Building on the finding that acetate can fuel cancer growth, Cancer Center scientists are revealing more about the role of ACSS2, which is expressed in a variety of human tumors, as a potential vulnerability that may be exploited therapeutically.
Based on the insights made in studying tumor metabolism in brain cancer patients at the time of surgery, several other areas of focus have emerged. Dr. DeBerardinis and colleagues are pursuing similar studies in lung cancer, and Drs. Maher and Bachoo are studying early-stage breast cancer in collaboration with Dr. Roshni Rao. They are also working with pediatric neurosurgery and neurooncology teams to address many of the same metabolic questions in childhood brain cancers.
Dr. Choi and colleagues are working to bring their MR technique for measuring 2HG in the brain—developed in research scanners at a magnetic field strength of 3 Tesla—to 3T clinical scanners, as well as to achieve 2HG detection using lower- powered (1.5T) scanners.
Drs. DeBerardinis, Malloy, Sherry, and others are working to develop imaging of hyperpolarized pyruvate and acetate to study metabolism of cancers in the body. One important goal is to understand energy production in cancers, which identifies possible vulnerabilities and the opportunity for drug targeting.
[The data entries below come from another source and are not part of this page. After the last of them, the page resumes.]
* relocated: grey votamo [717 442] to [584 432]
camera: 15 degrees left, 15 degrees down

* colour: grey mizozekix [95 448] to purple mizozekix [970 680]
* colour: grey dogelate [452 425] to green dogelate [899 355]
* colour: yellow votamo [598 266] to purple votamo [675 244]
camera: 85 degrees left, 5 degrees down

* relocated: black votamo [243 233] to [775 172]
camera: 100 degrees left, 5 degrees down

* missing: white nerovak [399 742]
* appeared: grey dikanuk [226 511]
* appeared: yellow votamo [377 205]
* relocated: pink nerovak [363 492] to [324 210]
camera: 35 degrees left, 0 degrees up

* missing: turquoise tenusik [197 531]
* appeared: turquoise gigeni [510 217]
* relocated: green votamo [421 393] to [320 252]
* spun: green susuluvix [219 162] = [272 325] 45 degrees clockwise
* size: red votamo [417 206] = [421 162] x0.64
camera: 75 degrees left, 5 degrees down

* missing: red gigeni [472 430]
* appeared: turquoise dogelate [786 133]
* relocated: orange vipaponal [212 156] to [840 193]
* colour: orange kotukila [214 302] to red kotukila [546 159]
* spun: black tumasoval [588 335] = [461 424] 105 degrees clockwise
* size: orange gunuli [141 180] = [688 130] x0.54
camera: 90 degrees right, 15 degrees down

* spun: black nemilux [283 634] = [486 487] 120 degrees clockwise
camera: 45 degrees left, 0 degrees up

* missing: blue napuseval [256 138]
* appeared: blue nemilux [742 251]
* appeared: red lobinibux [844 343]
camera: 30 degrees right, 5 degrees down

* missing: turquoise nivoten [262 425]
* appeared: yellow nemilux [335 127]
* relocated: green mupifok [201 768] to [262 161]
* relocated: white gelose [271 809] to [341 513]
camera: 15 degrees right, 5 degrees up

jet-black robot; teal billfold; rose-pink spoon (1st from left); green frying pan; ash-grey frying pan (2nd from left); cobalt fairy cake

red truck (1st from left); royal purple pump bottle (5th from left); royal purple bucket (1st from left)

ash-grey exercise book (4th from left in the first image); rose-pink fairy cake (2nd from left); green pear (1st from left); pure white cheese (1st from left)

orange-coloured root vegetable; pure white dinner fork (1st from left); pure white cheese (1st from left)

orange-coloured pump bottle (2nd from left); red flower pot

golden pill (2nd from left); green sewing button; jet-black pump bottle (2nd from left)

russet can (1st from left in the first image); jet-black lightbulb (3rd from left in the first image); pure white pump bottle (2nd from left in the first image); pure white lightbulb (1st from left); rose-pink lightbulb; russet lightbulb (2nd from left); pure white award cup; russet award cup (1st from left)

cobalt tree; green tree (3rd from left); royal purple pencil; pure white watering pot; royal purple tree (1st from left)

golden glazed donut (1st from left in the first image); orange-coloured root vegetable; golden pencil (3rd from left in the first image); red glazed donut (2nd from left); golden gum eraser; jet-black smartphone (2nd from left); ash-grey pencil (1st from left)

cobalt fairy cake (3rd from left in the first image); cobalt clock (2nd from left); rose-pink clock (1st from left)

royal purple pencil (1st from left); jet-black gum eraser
A new hyperpolarizing technology called SPINlab—funded through an award from the National Institutes of Health, along with support from UT Southwestern—will enable metabolic analyses at the cellular level in patients. By improving sensitivity of nuclear MR by a factor of 10,000 or more, hyperpolarization could help physicians determine cancer severity, identify recurrence or metastasis, gauge the impact of treatment, and better predict disease outcomes. The technique might also help guide novel therapy choices for patients, based on their tumors’ individual metabolism.